I fiercely shook my head but, before I could protest, Grandpa’s voice rose to a protective thunderclap as he stepped forward, coming up alongside me to rest a hand on my shoulder.
“Now don’t you accuse her of anything! We both saw how careful she handled it. It ain’t her fault you didn’t notice that ‘til now.” A glance at my trembling lower lip and Grandpa’s jaw set. Usually, Grandpa was a man of mirth and mischief, always good for a laugh–but in that moment? I’m pretty sure the Devil himself would’ve turned tail and ran. He jabbed a finger accusingly at the price tag. “I’ll give you fifteen.”
“Fifteen? That there’s a genuine Fenton piece!” The peddler sputtered, watery gray eyes indignant. She scowled. “I won’t go any lower than twenty!”
“You’ll take fifteen.” There was no room for argument in his tone and, when he crossed his arms over the barrel of his chest, the peddler knew that she’d been beat. One tense exchange of money for bird later and Grandpa was no longer able to hold my hand.
I needed both of mine to cradle my find close to my chest, just like Grandma taught me.

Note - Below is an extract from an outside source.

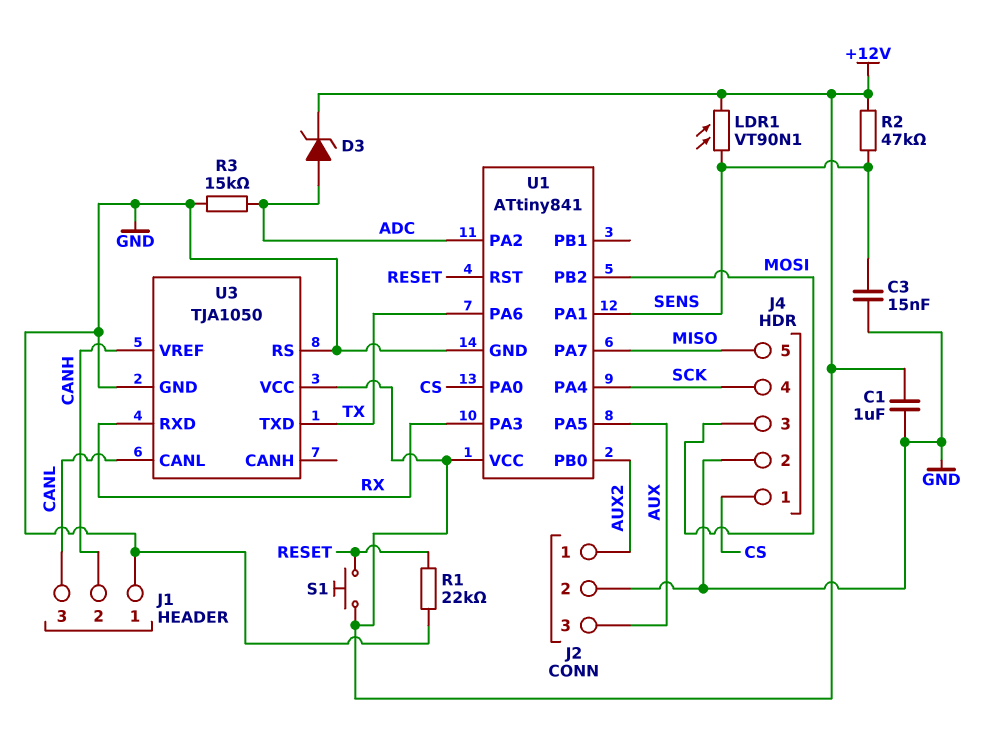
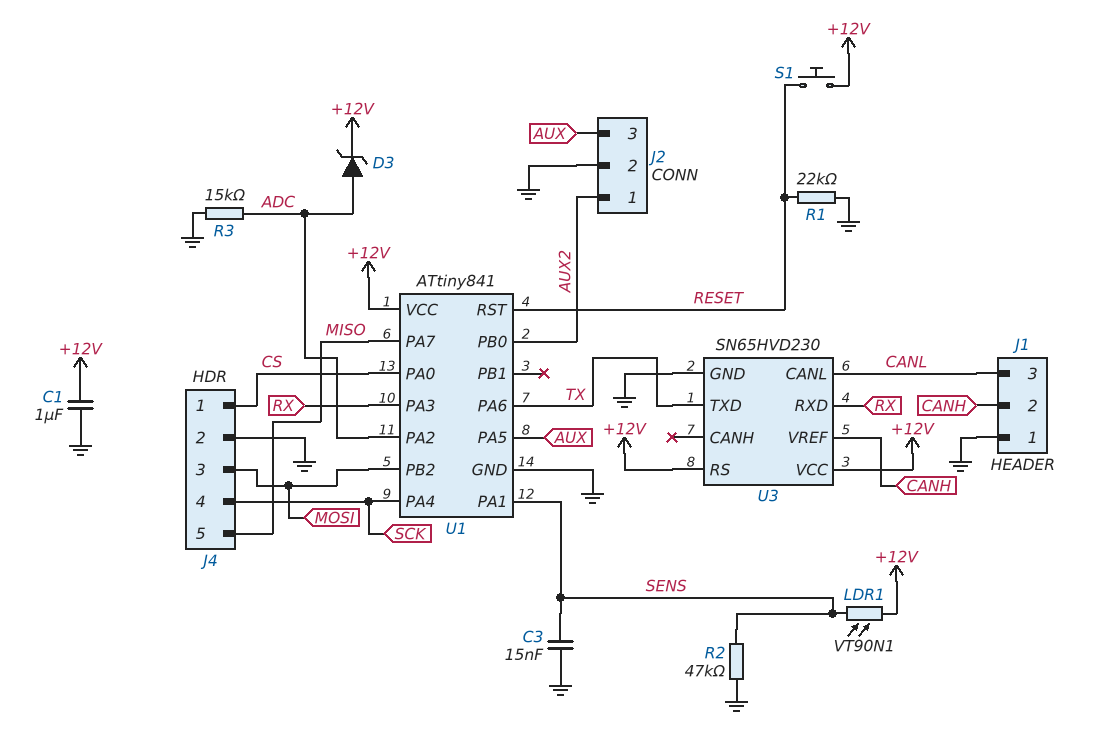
R2: 47k (+12V, SENS) -> 47k (GND, SENS)
U3: TJA1050 -> SN65HVD230
U3 pin RS: GND -> +12V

She loved her Christmas gift, of course. In the multi-colored lights of the Christmas tree, the rainbows I swore I saw in the mall’s dingy light were made real. Looking back, I think those rainbows would have danced through the air without any light at all, so long as the little glass bird was in her hands. If she noticed the chipped beak, she didn’t mention it. To her, it was perfect.
When lung cancer stole Grandma away a decade later, the comfort abandoned my childhood home. Gone was the melody of her humming, the warmth of her presence–and while the rainbows still danced when I picked up a piece of her collection and held it up to the sunlight, the colors seemed diminished, as if they needed her presence to show their full strength.
And then one day, when I came back from college to spend the weekend with Grandpa, most of Grandma’s blue glass collection was gone.
In the fathomless depths of his grief, Grandpa had been taken advantage of. My cousin Sarah, a greedy weasel of a woman, had shown up and swindled him out of just about all of Grandma’s pieces with promises to ‘keep them in the family’ and ‘make sure they were passed down’. I suspect she ‘adopted’ anyone willing to pay the right amount of money since I haven’t seen any of what she made off with since. Out of the hundreds of pieces that Grandma owned, only three remained; an imperfect pair of small bells with the hearts atop them delicately slouched off balance.
And a little sapphire blue bird with a chipped beak.
It’s funny, how imperfections are what sometimes save us from being taken by someone who can’t see our value. That’s the lesson I think Grandma would want me to take from this, I think.